Sul punto la linea di Vodafone nel corso dell’audizione del 7 ottobre 2022 è stata di piena conferma delle dichiarazioni rese in sede istruttoria che così ricostruiscono i fatti: la sig.ra XX avrebbe, sua sponte, contattato un call center gestito da un teleseller di diritto albanese che opera per conto di Vodafone, e avrebbe espresso, ad un risponditore automatico (IVR), la propria disponibilità ad essere ricontattata per ricevere offerte promozionali. Tale scelta sarebbe stata operata consapevolmente, dopo aver ricevuto una sintetica informativa, digitando una combinazione di tasti sul telefono. Successivamente la sig.ra XX sarebbe stata effettivamente ricontattata dal teleseller che avrebbe realizzato la vendita di un servizio telefonico con portabilità della numerazione fissa della reclamante verso Vodafone. Solo dopo circa un mese dall’episodio, la reclamante avrebbe deciso di recedere dal contratto, decisione da cui conseguiva il rientro della numerazione all’originario operatore telefonico e l’addebito alla sig.ra XX di € 173,49 per recupero spese (successivamente stornate per intero da Vodafone).

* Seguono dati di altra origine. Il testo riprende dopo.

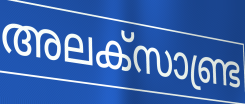
അലക്സാണ്ട്ര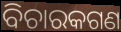
ବିଚାରକଗଣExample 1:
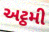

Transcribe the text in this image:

અટ્ઠમી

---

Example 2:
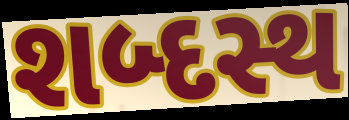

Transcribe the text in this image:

શબ્દસ્થ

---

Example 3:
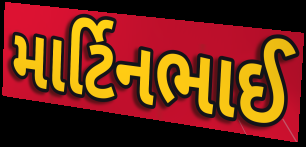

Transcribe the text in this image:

માર્ટિનભાઈ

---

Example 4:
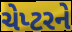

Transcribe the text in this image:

ચેપ્ટરને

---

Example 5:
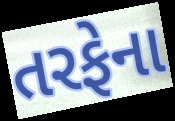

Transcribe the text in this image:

તરફેના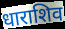
धाराशिवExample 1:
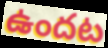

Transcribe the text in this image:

ఉందట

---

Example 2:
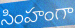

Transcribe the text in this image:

సింహంగా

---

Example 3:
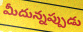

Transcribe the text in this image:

మీదున్నప్పుడు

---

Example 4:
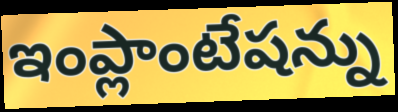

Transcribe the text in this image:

ఇంప్లాంటేషన్ను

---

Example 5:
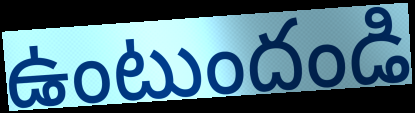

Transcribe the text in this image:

ఉంటుందండిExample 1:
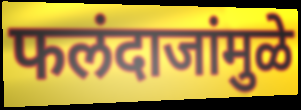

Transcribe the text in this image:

फलंदाजांमुळे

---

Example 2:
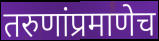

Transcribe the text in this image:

तरुणांप्रमाणेच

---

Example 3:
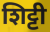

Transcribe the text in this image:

शिट्टी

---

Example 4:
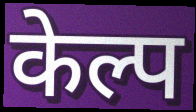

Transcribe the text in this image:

केल्प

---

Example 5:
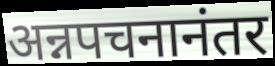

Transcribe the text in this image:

अन्नपचनानंतरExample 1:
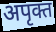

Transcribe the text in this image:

अपृक्त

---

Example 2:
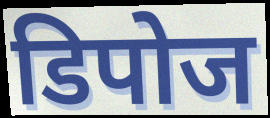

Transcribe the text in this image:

डिपोज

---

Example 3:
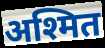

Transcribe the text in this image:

अश्मित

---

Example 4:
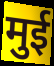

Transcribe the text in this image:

मुई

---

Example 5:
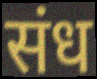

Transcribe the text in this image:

संध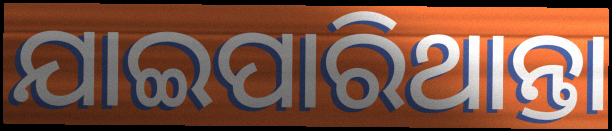
ଯାଇପାରିଥାନ୍ତା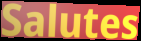
Salutes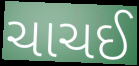
ચાચઈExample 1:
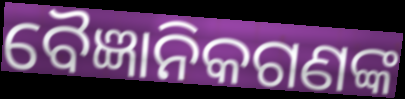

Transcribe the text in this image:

ବୈଜ୍ଞାନିକଗଣଙ୍କ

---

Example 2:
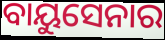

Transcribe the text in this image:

ବାୟୁସେନାର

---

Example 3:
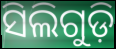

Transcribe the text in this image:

ସିଲିଗୁଡ଼ି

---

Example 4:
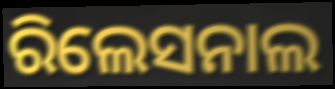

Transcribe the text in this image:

ରିଲେସନାଲ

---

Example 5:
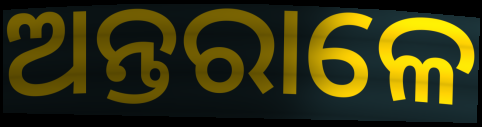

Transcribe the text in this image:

ଅନ୍ତରାଳେ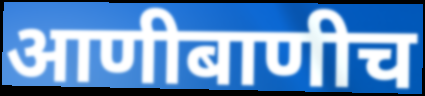
आणीबाणीच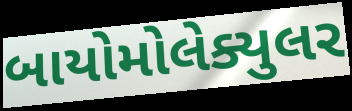
બાયોમોલેક્યુલર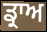
ਡ੍ਰਾਅ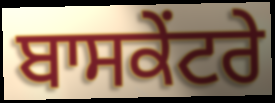
ਬਾਸਕੇਂਟਰੇ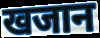
खजानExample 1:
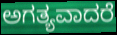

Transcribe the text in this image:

ಅಗತ್ಯವಾದರೆ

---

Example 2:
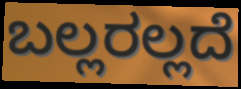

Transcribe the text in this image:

ಬಲ್ಲರಲ್ಲದೆ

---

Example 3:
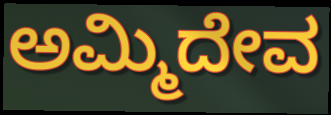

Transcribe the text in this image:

ಅಮ್ಮಿದೇವ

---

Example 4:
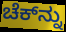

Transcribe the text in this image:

ಚೆಕ್‌ನ್ನು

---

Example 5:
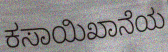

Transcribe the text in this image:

ಕಸಾಯಿಖಾನೆಯ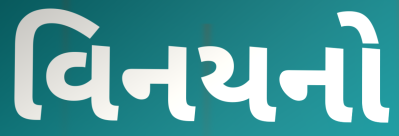
વિનયનો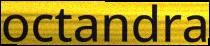
octandra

Tale ricostruzione, oltre che basarsi sull’inverosimile assunto che qualcuno, peraltro appartenente ad una fascia di clientela non caratterizzata, per età e caratteristiche sociali, da particolare propensione alla migrazione da un gestore telefonico all’altro, possa decidere motu proprio di contattare un call center (la cui numerazione non è dato sapere in quale modo sia conoscibile) per ricevere offerte promozionali in successive comunicazioni telefoniche, appare contraddetta da diversi elementi, il primo dei quali, lo si ribadisce, è la dichiarazione della reclamante in base alla quale la stessa “non ha mai rilasciato, nel passato, alcun consenso al trattamento dei propri dati a Vodafone né per fini contrattuali né, tantomeno, per fini di marketing”.

La sopra richiamata dichiarazione avrebbe dovuto indurre Vodafone a operare un vaglio accurato delle circostanze riferite dal partner della propria rete di vendita, da cui sarebbe certamente emersa la prima e più evidente contraddizione, e cioè che la “chiamata entrante” della sig.ra XX era stata annotata nei sistemi Vodafone come facente parte di una campagna “outbound”, termine con il quale si definiscono le iniziative commerciali caratterizzate da chiamate “in uscita” dalla rete del committente verso i potenziali clienti.

Vodafone, sul punto, ha invece affermato che le campagne promozionali originate da un contatto spontaneo dell’interessato possono definirsi “outbound” se il successivo ricontatto avviene con chiamate “in uscita”, ma ciò non appare convincente poiché non si comprende come un evento successivo (la chiamata di ricontatto) possa modificare un’annotazione di sistema che si colloca in un momento logicamente antecedente (la chiamata “entrante” da parte del cliente che chiede di essere ricontattato), annotazione che, peraltro, si riferisce alle modalità di acquisizione del consenso dell’interessata e non alle modalità di svolgimento della campagna promozionale.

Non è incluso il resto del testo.